Look through the data below and extract, unchanged, the lines from the one that contains "- Track packages" to the one that contains "weird edge cases", both included.

*** MATERIAL SUPPLIED ***

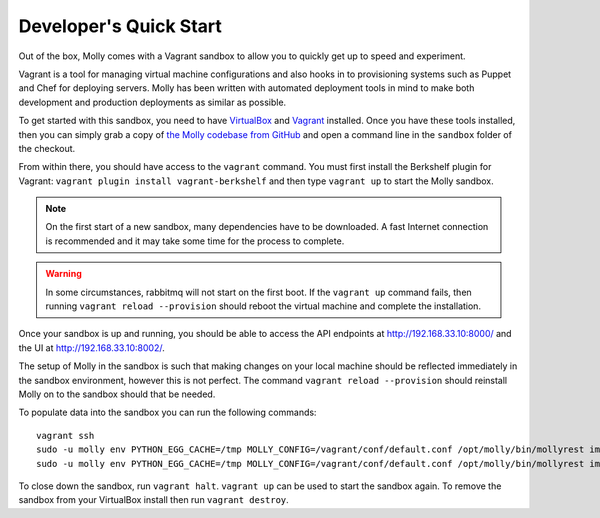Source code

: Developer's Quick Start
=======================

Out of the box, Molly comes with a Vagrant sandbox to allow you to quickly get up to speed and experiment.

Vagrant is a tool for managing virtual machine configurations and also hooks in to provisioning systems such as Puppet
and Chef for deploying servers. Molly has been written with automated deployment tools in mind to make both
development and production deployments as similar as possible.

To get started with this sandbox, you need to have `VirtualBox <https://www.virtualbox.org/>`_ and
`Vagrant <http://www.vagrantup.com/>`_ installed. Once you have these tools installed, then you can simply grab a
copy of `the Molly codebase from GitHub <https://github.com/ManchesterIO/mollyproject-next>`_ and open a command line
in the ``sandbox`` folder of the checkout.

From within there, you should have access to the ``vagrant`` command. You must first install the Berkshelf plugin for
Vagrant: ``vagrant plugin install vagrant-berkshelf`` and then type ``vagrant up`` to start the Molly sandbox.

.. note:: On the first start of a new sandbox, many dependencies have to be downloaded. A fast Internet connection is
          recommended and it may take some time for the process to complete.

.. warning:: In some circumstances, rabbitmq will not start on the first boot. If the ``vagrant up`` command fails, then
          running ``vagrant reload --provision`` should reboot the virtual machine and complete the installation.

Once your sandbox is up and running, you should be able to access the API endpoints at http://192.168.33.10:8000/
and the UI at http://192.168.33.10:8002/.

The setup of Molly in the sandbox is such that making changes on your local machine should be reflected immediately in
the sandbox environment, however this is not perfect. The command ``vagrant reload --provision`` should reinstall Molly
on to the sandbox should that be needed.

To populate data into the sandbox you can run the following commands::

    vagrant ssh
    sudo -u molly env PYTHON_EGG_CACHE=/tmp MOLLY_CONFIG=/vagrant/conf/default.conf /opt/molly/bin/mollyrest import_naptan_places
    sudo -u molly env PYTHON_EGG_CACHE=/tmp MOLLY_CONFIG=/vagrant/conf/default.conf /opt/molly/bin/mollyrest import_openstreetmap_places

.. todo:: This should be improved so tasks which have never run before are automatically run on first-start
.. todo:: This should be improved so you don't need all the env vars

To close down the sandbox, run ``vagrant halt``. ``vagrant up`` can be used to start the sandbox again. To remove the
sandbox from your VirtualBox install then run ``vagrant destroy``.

*** End of MATERIAL SUPPLIED ***
*** MATERIAL SUPPLIED ***

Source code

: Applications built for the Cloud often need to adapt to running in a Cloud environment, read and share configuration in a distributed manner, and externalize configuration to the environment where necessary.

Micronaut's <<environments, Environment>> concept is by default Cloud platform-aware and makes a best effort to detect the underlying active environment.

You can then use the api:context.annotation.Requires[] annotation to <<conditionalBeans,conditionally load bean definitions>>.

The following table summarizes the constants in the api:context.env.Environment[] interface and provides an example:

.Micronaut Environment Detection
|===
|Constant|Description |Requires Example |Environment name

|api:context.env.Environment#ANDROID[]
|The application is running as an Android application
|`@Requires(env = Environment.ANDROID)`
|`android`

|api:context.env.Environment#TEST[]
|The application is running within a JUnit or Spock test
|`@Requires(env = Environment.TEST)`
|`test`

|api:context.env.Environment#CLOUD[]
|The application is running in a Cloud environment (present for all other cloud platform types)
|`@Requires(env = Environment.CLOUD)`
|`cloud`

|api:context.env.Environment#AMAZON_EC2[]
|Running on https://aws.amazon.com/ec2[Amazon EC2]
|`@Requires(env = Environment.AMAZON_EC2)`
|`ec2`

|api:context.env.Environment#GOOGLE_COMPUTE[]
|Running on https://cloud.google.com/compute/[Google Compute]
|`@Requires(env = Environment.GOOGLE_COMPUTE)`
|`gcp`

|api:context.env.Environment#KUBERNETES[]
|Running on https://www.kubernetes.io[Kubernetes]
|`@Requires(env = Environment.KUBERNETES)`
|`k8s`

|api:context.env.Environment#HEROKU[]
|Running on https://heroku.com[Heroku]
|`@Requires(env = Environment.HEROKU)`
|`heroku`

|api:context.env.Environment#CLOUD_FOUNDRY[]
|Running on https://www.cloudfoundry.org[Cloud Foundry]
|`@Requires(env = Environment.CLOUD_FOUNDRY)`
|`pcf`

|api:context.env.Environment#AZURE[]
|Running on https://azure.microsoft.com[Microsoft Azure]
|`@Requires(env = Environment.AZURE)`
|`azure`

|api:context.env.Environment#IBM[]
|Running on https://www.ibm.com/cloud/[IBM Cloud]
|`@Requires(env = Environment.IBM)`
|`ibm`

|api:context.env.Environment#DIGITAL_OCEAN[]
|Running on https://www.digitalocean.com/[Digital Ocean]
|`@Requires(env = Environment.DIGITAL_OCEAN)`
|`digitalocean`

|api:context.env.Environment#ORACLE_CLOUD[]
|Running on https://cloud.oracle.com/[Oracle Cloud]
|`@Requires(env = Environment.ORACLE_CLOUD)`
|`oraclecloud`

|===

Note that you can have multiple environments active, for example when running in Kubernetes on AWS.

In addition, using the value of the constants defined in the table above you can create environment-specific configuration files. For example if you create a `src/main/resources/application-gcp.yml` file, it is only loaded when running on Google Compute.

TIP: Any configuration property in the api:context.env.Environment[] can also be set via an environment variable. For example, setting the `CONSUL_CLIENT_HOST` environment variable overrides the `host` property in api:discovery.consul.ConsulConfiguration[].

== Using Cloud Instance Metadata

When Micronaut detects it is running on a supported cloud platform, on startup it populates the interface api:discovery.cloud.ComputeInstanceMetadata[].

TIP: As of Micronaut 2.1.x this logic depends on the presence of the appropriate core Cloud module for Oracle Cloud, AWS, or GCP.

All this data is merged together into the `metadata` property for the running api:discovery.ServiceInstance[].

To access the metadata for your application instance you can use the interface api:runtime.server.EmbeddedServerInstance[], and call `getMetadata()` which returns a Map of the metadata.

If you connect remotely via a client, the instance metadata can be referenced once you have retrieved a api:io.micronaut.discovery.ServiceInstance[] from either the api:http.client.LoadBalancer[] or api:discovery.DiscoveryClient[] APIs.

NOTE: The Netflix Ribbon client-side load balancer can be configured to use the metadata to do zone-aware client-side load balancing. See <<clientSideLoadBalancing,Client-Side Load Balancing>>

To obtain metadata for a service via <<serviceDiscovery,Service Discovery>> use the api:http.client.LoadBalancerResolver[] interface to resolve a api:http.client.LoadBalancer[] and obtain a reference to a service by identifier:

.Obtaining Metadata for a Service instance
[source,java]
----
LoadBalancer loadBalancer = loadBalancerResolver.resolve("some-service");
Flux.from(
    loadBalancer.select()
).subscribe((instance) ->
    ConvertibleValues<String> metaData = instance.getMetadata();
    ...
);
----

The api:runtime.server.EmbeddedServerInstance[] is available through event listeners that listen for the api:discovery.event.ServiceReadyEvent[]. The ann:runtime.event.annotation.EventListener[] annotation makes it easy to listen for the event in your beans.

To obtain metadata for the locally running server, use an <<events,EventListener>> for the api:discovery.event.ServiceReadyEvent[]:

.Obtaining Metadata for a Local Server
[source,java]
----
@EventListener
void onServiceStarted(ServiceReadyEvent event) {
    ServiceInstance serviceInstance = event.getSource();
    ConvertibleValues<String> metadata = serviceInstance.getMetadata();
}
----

*** End of MATERIAL SUPPLIED ***
*** MATERIAL SUPPLIED ***

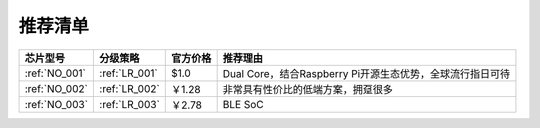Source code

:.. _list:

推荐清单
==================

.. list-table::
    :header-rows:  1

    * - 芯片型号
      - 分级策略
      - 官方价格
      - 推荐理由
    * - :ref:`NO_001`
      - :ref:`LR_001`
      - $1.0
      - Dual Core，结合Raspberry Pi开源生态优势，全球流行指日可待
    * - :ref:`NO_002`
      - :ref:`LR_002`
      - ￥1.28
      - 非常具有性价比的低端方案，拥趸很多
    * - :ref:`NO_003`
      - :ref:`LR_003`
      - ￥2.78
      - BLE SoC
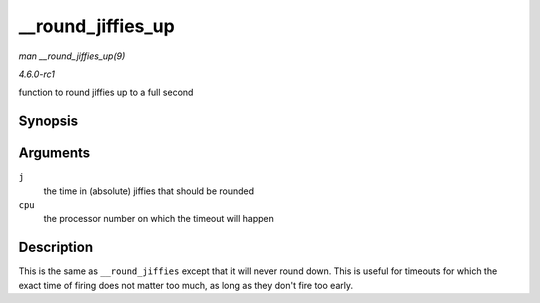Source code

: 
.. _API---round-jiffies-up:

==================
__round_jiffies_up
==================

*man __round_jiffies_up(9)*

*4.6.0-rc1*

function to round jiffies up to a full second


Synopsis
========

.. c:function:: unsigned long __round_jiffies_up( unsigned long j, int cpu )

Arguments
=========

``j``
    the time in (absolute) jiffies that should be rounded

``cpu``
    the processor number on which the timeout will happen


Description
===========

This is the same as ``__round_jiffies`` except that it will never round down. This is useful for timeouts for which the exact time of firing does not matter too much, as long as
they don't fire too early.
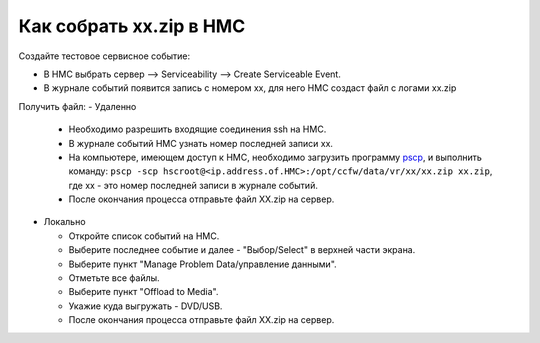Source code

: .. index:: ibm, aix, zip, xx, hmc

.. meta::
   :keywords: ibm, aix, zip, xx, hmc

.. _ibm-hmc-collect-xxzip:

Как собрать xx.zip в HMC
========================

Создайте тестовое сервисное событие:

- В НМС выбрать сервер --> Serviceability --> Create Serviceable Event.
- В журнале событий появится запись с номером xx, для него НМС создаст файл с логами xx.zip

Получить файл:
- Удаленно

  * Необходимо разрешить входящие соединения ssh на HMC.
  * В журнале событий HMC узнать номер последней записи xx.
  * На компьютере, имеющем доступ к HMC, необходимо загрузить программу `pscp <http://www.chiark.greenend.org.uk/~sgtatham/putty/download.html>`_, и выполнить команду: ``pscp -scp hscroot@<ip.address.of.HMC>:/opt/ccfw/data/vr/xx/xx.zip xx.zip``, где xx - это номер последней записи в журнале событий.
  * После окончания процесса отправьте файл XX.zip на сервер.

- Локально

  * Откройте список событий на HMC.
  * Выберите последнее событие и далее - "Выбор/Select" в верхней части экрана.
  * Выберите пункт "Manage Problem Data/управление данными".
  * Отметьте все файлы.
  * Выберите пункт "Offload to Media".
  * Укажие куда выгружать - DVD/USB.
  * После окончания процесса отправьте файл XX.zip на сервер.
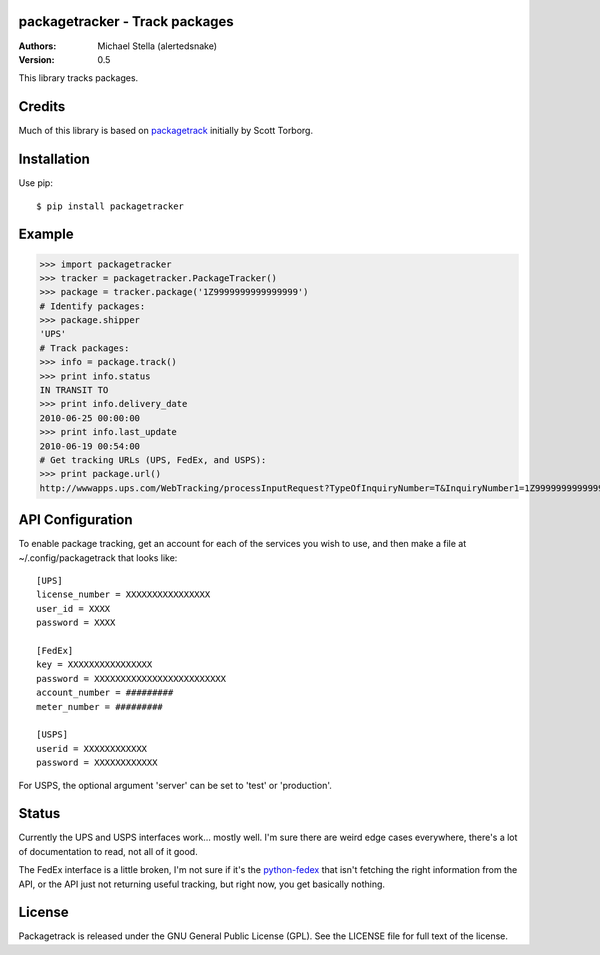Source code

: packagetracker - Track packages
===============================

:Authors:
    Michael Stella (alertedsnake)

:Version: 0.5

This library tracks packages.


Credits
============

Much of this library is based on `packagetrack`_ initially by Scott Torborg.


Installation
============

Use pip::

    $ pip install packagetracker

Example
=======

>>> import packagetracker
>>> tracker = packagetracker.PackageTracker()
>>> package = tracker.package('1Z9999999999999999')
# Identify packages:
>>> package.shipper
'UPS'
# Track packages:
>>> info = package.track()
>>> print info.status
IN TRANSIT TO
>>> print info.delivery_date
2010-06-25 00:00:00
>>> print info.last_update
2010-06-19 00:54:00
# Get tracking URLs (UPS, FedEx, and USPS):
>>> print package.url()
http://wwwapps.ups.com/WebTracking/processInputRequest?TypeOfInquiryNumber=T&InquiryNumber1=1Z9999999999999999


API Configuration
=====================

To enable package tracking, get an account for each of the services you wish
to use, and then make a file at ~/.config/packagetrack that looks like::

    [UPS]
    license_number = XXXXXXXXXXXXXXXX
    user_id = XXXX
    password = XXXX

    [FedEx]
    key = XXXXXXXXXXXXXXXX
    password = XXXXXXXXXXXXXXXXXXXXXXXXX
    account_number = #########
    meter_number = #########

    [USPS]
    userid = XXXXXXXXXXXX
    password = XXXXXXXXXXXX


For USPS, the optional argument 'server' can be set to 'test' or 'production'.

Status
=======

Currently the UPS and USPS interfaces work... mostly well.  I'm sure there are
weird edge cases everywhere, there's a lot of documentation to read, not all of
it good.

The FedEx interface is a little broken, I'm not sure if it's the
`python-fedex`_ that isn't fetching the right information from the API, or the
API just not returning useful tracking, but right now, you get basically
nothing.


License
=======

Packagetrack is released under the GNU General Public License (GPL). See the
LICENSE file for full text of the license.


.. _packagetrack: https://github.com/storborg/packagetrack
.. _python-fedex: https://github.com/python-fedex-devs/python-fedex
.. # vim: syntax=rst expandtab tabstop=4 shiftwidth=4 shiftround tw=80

*** End of MATERIAL SUPPLIED ***

**ANSWER BOX:**
: packagetracker - Track packages
===============================

:Authors:
    Michael Stella (alertedsnake)

:Version: 0.5

This library tracks packages.


Credits
============

Much of this library is based on `packagetrack`_ initially by Scott Torborg.


Installation
============

Use pip::

    $ pip install packagetracker

Example
=======

>>> import packagetracker
>>> tracker = packagetracker.PackageTracker()
>>> package = tracker.package('1Z9999999999999999')
# Identify packages:
>>> package.shipper
'UPS'
# Track packages:
>>> info = package.track()
>>> print info.status
IN TRANSIT TO
>>> print info.delivery_date
2010-06-25 00:00:00
>>> print info.last_update
2010-06-19 00:54:00
# Get tracking URLs (UPS, FedEx, and USPS):
>>> print package.url()
http://wwwapps.ups.com/WebTracking/processInputRequest?TypeOfInquiryNumber=T&InquiryNumber1=1Z9999999999999999


API Configuration
=====================

To enable package tracking, get an account for each of the services you wish
to use, and then make a file at ~/.config/packagetrack that looks like::

    [UPS]
    license_number = XXXXXXXXXXXXXXXX
    user_id = XXXX
    password = XXXX

    [FedEx]
    key = XXXXXXXXXXXXXXXX
    password = XXXXXXXXXXXXXXXXXXXXXXXXX
    account_number = #########
    meter_number = #########

    [USPS]
    userid = XXXXXXXXXXXX
    password = XXXXXXXXXXXX


For USPS, the optional argument 'server' can be set to 'test' or 'production'.

Status
=======

Currently the UPS and USPS interfaces work... mostly well.  I'm sure there are
weird edge cases everywhere, there's a lot of documentation to read, not all of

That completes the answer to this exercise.